“Tim, tim, tim. Ta, ta, ta. Esse guerreiro é de moça, mestre tem que respeitar”. A música entoada por mestra Margarida eterniza seu pioneirismo na cultura popular do Cariri cearense. Foi aos 15 anos, em 1953, que ela criou o grupo Guerreiro Santa Joana D’Arc, o primeiro formado por mulheres na região.
Ainda muito nova, abriu caminhos para mulheres na cultura popular. Não era de levantar bandeiras, mas foi revolucionária. “Ela se impunha pela própria existência. Se hoje nós temos mulheres no Juazeiro do Norte brincando guerreiro e reisado é porque por muitos anos uma senhora abriu esse lugar para nós”, diz a artista Maria Gomide, 40, contra-mestre do grupo.
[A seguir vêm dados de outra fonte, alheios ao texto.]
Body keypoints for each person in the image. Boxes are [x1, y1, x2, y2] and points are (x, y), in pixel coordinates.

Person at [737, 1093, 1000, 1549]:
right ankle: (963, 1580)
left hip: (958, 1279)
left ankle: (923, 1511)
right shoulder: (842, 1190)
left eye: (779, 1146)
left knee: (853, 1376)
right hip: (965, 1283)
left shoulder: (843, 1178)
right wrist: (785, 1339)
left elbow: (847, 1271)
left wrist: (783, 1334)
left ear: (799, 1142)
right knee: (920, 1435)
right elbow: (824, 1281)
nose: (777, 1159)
Os guerreiros são autos natalinos que surgiram em Alagoas no século 20 e se assemelham aos reisados. Assim como o folguedo, Maria Margarida da Conceição também era alagoana, nasceu em Maceió, em 1935. Dizia ser cearense de coração, pois chegou ao estado com 7 anos. A mudança da família romeira foi motivada pela devoção ao Padre Cícero.
No Ceará, a menina deu seus primeiros passos nos grupos de mestre Amaro e mestra Agada, onde começou a cantar.
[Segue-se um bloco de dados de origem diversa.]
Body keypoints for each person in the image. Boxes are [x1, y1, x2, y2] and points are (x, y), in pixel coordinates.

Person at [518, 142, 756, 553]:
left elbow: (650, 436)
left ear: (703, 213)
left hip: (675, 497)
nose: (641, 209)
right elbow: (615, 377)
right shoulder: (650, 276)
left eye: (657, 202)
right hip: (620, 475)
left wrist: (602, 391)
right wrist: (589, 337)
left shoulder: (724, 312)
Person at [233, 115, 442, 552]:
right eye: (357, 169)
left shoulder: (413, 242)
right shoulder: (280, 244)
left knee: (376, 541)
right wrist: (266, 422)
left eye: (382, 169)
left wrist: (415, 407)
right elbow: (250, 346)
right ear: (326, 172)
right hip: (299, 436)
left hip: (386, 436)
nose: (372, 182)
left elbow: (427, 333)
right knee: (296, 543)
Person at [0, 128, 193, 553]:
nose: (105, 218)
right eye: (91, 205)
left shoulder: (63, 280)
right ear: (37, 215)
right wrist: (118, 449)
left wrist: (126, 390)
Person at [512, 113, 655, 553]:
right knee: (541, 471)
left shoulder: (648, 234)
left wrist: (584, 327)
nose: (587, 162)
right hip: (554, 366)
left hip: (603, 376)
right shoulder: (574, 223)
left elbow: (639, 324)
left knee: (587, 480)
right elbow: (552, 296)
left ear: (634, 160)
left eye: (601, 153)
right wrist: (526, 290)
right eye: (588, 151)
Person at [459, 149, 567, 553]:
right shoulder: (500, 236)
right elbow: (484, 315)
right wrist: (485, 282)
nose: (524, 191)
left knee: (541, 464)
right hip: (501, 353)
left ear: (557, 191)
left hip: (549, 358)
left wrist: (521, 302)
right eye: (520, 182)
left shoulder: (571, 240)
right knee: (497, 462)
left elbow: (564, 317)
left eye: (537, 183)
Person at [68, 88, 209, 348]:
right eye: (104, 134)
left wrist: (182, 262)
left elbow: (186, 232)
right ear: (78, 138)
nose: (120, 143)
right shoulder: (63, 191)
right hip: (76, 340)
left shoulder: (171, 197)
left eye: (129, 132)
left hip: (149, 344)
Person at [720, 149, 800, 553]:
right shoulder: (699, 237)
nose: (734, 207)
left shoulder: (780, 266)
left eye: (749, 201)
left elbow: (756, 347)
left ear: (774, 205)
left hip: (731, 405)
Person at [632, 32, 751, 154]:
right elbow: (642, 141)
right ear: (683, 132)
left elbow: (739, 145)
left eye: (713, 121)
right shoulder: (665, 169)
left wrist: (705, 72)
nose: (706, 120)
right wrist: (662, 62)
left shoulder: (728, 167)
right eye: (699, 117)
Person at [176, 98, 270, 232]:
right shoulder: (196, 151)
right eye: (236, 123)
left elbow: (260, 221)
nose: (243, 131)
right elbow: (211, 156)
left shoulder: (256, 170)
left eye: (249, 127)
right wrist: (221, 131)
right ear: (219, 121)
Margarida se casou aos 16 anos com Enoque Dias da Silva e teve 18 filhos (11 biológicos e 7 adotivos), que lhe deram muitos netos. “Eu não sou neto de sangue, mas sou de coração. Tive a oportunidade de assumir o guerreiro dela e ter vivências de aprendizado com ela”, diz Nando Guerreiro, 36.
Durante a vida, além de cuidar de todos, a matriarca também foi cacimbeira, quando ajudava o pai na escavação de cacimbas de água, costureira, lavadeira, parteira e benzedeira.
Margá, como era chamada pelos íntimos, tinha uma personalidade tinhosa —no bom “cearês”. Era dura como a vida foi com ela, pois perdeu muitos filhos e marido cedo. Mas cantar era a sua alegria.
“A voz dela era surpreendente, fora do comum enquanto potência. Era uma voz muito alta, cantava e a gente escutava do outro lado do quarteirão. Tinha uma extensão vocal impressionante, conseguia alcançar três oitavas com tranquilidade”, afirma Gomide.
Em 2004, Margarida Guerreiro se tornou “Tesouro Vivo da Cultura do Estado do Ceará”. Também tinha o título de notório saber da Universidade Federal do Ceará. Seu talento está eternizado em três álbuns lançados pela companhia Carroça de Mamulengos, disponíveis nas plataformas de áudio.
Os últimos anos da brincante não foram tão alegres como suas folias de reis. Morava em um abrigo de idosos e tinha a saúde debilitada. Morreu no dia 7 de março, aos 89 anos, por complicações de pneumonia agravada pela recusa em se alimentar.
Deixa três filhas, seis netos e cinco bisnetos. Também fica seu guerreiro e dois discípulos formados, mestre Galego e mestra Lúcia, sua filha de criação.